Second, concerning subnetting my networks. I made a comment before to my instructors at school concerning where My Linksys/Cisco during router setup, that the router gave me full access to setup my internal NAT address with any IP address scheme and recall his response along the line that it should followed the ISP DHCP addressing scheme. My ISP provided a class C IP, and i have decided to assign my router with a class A IP using class C subnet mask ( 10.0.0.0 255.255.255.0). I have a distinct feeling/impression this setup is already wrong somehow and that i should have assigned the personal router to have an IP address of 192.168.1.0 255.255.255.0 setup instead. Is this incorrect? If indeed it is incorrectly and needs to be reconfigured would my main subnet from ISP (192.168.1.1 255.255.255.0) then for the two switches directly connected would I then have them setup as point to point so then essentially (192.168.1.2 255.255.255.252) and (192.168.1.6 255.255.255.252)? Then for the router connected to the switch one (192.168.1.2 255.255.255.252) setup it up with an IP of 192.168.1.10 255.255.255.248) and then the third switch setup as (192.168.1.18 255.255.255.248). Well I guess technically the subnet created by the ISP would be 192.168.1.0 255.255.255.0 being my gateway is 192.168.1.1
example of the question below
ISP (192.168.1.1 /24 255.255.255.0) ----- switch 1 (192.168.1.2/30 255.255.255.252) ------ router 2 (192.168.1.10 /29 255.255.255.248)

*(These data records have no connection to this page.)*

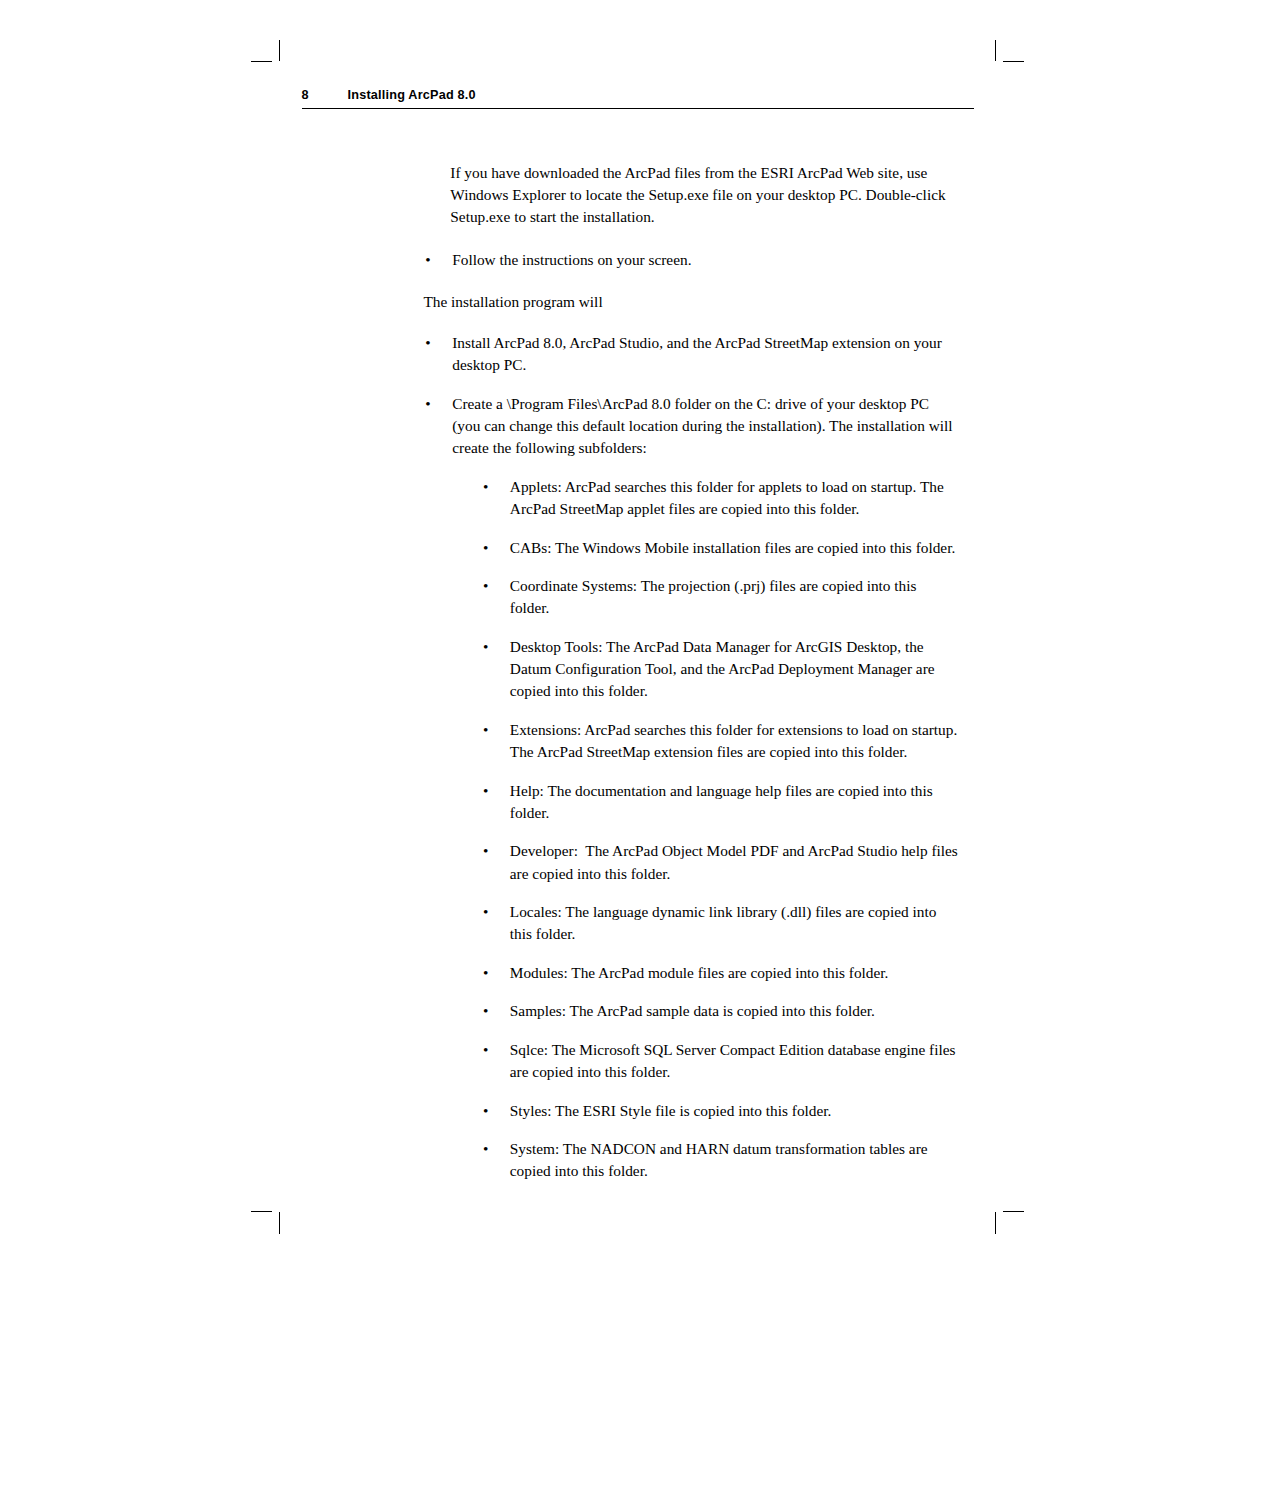8 Installing ArcPad 8.0
If you have downloaded the ArcPad files from the ESRI ArcPad Web site, use Windows Explorer to locate the Setup.exe file on your desktop PC. Double-click Setup.exe to start the installation.
Follow the instructions on your screen.
The installation program will
Install ArcPad 8.0, ArcPad Studio, and the ArcPad StreetMap extension on your desktop PC.
Create a \Program Files\ArcPad 8.0 folder on the C: drive of your desktop PC (you can change this default location during the installation). The installation will create the following subfolders:
Applets: ArcPad searches this folder for applets to load on startup. The ArcPad StreetMap applet files are copied into this folder.
CABs: The Windows Mobile installation files are copied into this folder.
Coordinate Systems: The projection (.prj) files are copied into this folder.
Desktop Tools: The ArcPad Data Manager for ArcGIS Desktop, the Datum Configuration Tool, and the ArcPad Deployment Manager are copied into this folder.
Extensions: ArcPad searches this folder for extensions to load on startup. The ArcPad StreetMap extension files are copied into this folder.
Help: The documentation and language help files are copied into this folder.
Developer: The ArcPad Object Model PDF and ArcPad Studio help files are copied into this folder.
Locales: The language dynamic link library (.dll) files are copied into this folder.
Modules: The ArcPad module files are copied into this folder.
Samples: The ArcPad sample data is copied into this folder.
Sqlce: The Microsoft SQL Server Compact Edition database engine files are copied into this folder.
Styles: The ESRI Style file is copied into this folder.
System: The NADCON and HARN datum transformation tables are copied into this folder.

ISP (192.168.1.1/24 255.255.255.0) ----- switch 2 (192.168.1.6/30 255.255.255.252) ----- switch 3 (192.168.1.18 /29 255.255.255.248)
or Is the example below the prefer or properly subnetted way?

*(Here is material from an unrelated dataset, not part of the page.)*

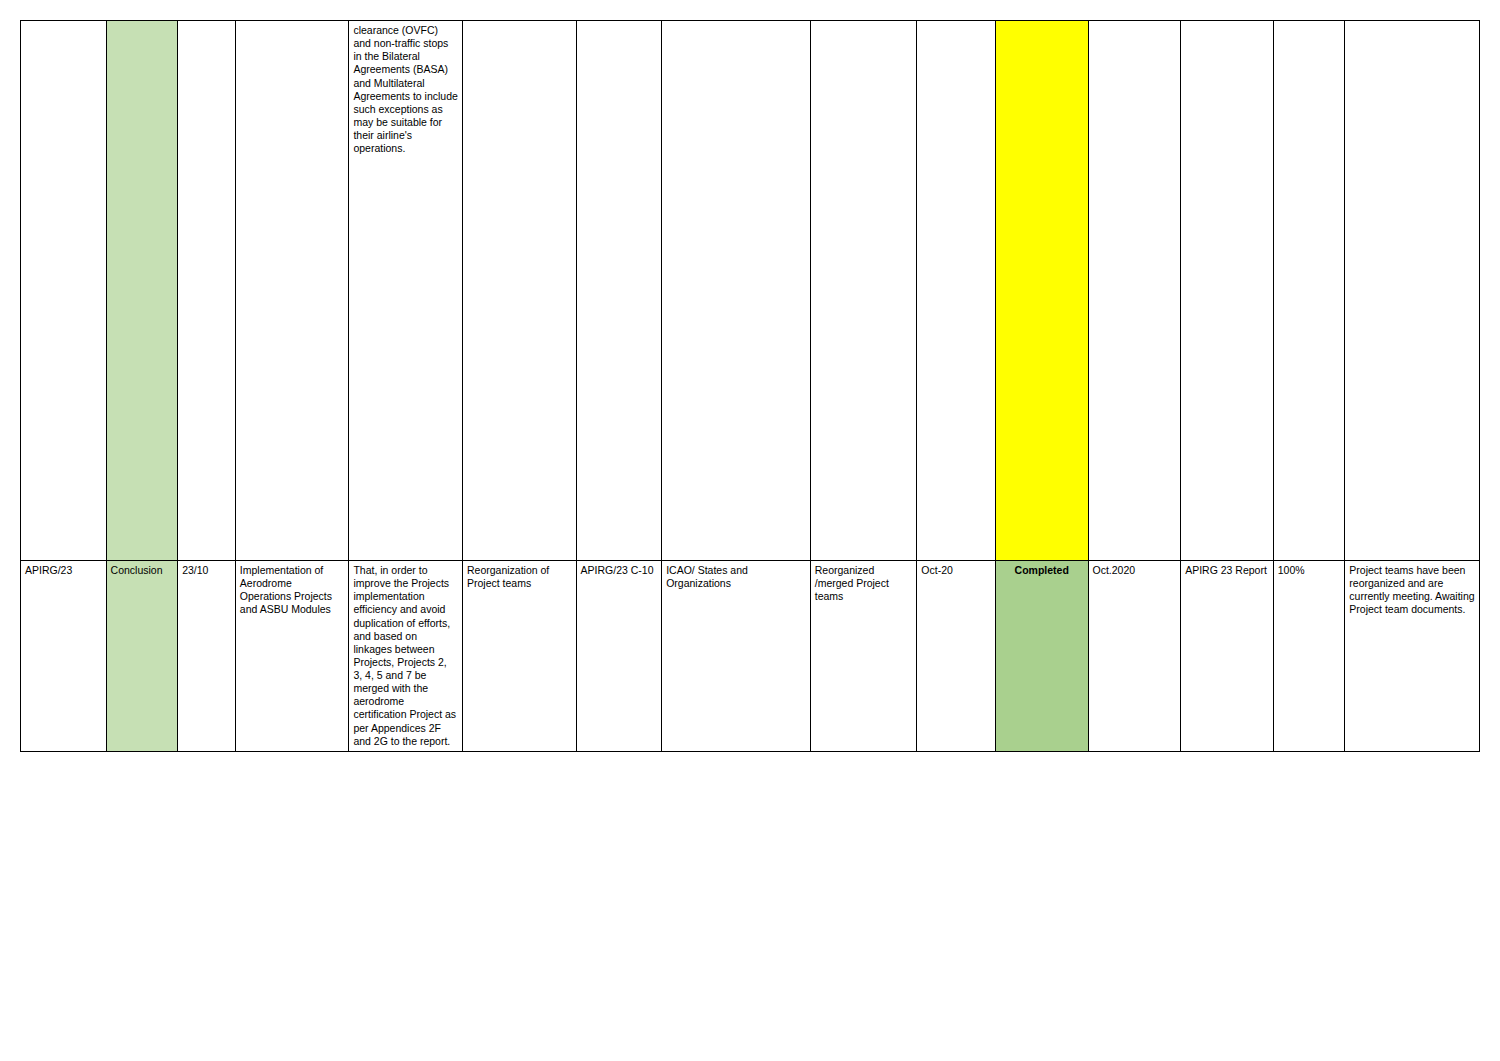| | | | | clearance (OVFC) and non-traffic stops in the Bilateral Agreements (BASA) and Multilateral Agreements to include such exceptions as may be suitable for their airline's operations. | | | | | | | | | | |
| APIRG/23 | Conclusion | 23/10 | Implementation of Aerodrome Operations Projects and ASBU Modules | That, in order to improve the Projects implementation efficiency and avoid duplication of efforts, and based on linkages between Projects, Projects 2, 3, 4, 5 and 7 be merged with the aerodrome certification Project as per Appendices 2F and 2G to the report. | Reorganization of Project teams | APIRG/23 C-10 | ICAO/ States and Organizations | Reorganized /merged Project teams | Oct-20 | Completed | Oct.2020 | APIRG 23 Report | 100% | Project teams have been reorganized and are currently meeting. Awaiting Project team documents. |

ISP router (192.168.1.1) ----- switch 1 (192.168.1.2 /30 255.255.255.252) ------ router 2 (192.168.1.6 /29 255.255.255.248)
ISP router (192.168.1.1) ----- switch 2 (192.168.1.14 /29 255.255.255.248) ------ switch 3 (192.168.1.24 /29 255.255.255.252)
or current setup
ISP (192.168.1.1) ----- switch 1 (10.0.0.0 255.255.255.0) ----- router 2 (10.0.0.0 255.255.255.0) handling DHCP for connected devices to the switch
ISP (192.168.1.1) ----- switch 2 (192.168.1.3 255.255.255.0 (i believe)) ----- switch 3 (currently not setup but probably (192.168.1.4)?
There was actually going to be more questions concerning my setup but i am pretty sure this is confusing enough as it is, so i will stop and see if am completely off my rockers before moving forward. Again I apologize for how confusing it is and how terribly grammatically incorrect it appears.